L’incontro con Carminati, da come lo hanno ricostruito i pm, nel rispetto della sentenza, ha una strana connotazione che impatta sull’esempio sociale negativo e sulla scelta di campo per chi deve dirigere il principale tg della televisione pubblica

(di Lirio Abbate – repubblica.it) – L’uomo che sussurrava ai potenti, Luigi Bisignani, indicava il giornalista Gian Marco Chiocci agli amici come uno di cui fidarsi, “utilizzato”, a detta dello stesso faccendiere, come “informatore giudiziario”. All’epoca era un cronista del Giornale e ruotava nella sfera di Bisignani dove è stato presentato a diversi esponenti degli apparati di sicurezza e della politica. L’ex carabiniere Giuliano Tavaroli, coinvolto nel caso Telecom-Sismi, ha ricordato ai magistrati che lo interrogavano di aver conosciuto Chiocci proprio attraverso Bisignani, e quest’ultimo non ha fatto mistero dei loro rapporti, sostenendo che il giornalista “veniva spesso da me, soprattutto perché voleva cambiare, mio tramite, testata”.
Il tramite è sempre lui, il faccendiere, colui che Silvio Berlusconi ha definito dieci anni fa come l’uomo più potente d’Italia. Chissà se Vittorio Feltri che lo assunse al Giornale su segnalazione del padre, Francobaldo Chiocci, un grande inviato, era a conoscenza della smania del cronista di cambiare testata. Nel quotidiano fondato da Montanelli è rimasto a lungo, pubblicando notizie e scoop che hanno riguardato anche il caso Telekom Serbia. Su questo argomento e su un dossier che riguardava una spia nei Balcani, Chiocci ha scritto insieme a Mario Sechi che oggi è il capo dell’ufficio stampa di Palazzo Chigi.
La formazione personale e professionale di questo cronista è costellata da apparati legati alla destra. È stimato da Giorgia Meloni che lo ha imposto alla direzione del Tg1. Qualche anno fa i magistrati dell’antimafia di Roma lo hanno sospettato di favorire il leader del clan autoctono della Capitale: Massimo Carminati. C’è una conversazione in cui Salvatore Buzzi racconta a Carminati di aver appreso da Chiocci che era preoccupato per lui perché era sotto intercettazione, rivelando l’esistenza dell’inchiesta. E c’è pure un incontro segreto fra Chiocci e Carminati, in cui il “cecato” si premura di lasciare i telefoni lontano dal cortile di un palazzo in cui stanno parlando, per paura di essere intercettati.

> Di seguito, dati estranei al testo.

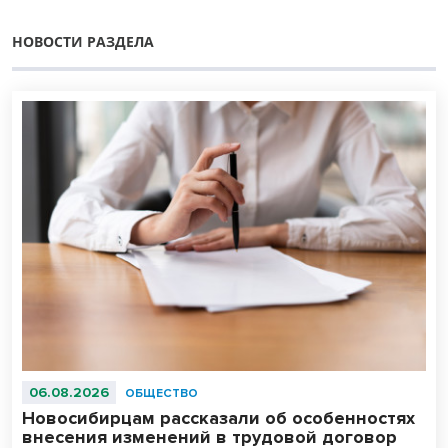
НОВОСТИ РАЗДЕЛА
06.08.2026
ОБЩЕСТВО
Новосибирцам рассказали об особенностях
внесения изменений в трудовой договор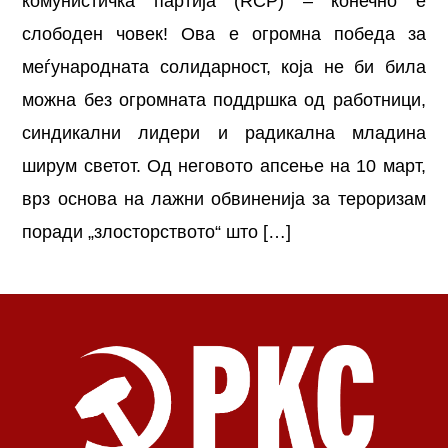
комунистичка партија (RCP) – конечно е
слободен човек! Ова е огромна победа за
меѓународната солидарност, која не би била
можна без огромната поддршка од работници,
синдикални лидери и радикална младина
ширум светот. Од неговото апсење на 10 март,
врз основа на лажни обвиненија за тероризам
поради „злосторството“ што […]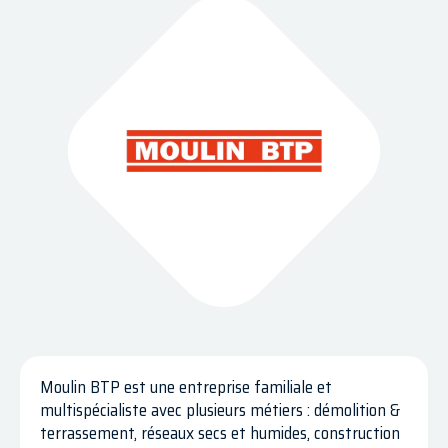
Moulin BTP est une entreprise familiale et
multispécialiste avec plusieurs métiers : démolition &
terrassement, réseaux secs et humides, construction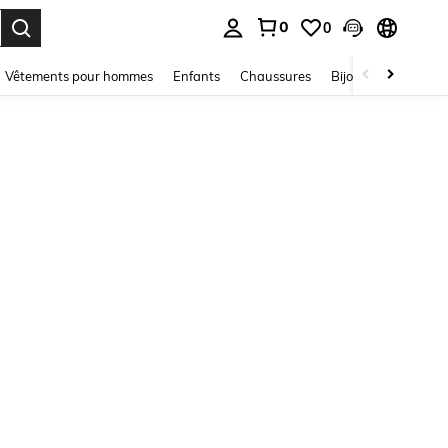
0
0
ouver. Press Enter to select.
Vêtements pour hommes
Enfants
Chaussures
Bijoux Et Accessoir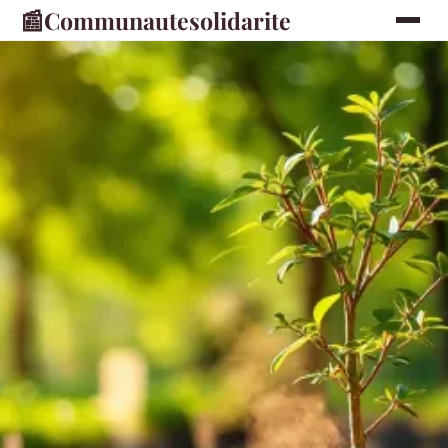
📰
Communautesolidarite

Per il giornalista si è trattato della richiesta di una intervista. Per gli inquirenti, invece, ci sarebbe stato il favoreggiamento. Carminati dopo quelle conversazioni “metteva in atto condotte elusive di eventuali attività di intercettazione e di pedinamento, mostrando di versare in un chiaro stato di agitazione”. Accusa dalla quale il giudice ha dichiarato il non luogo a procedere perché il fatto non sussiste. L’incontro, da come lo hanno ricostruito i pm, nel rispetto della sentenza, ha una strana connotazione che impatta sull’esempio sociale negativo e sulla scelta di campo per chi deve dirigere il principale tg della televisione pubblica.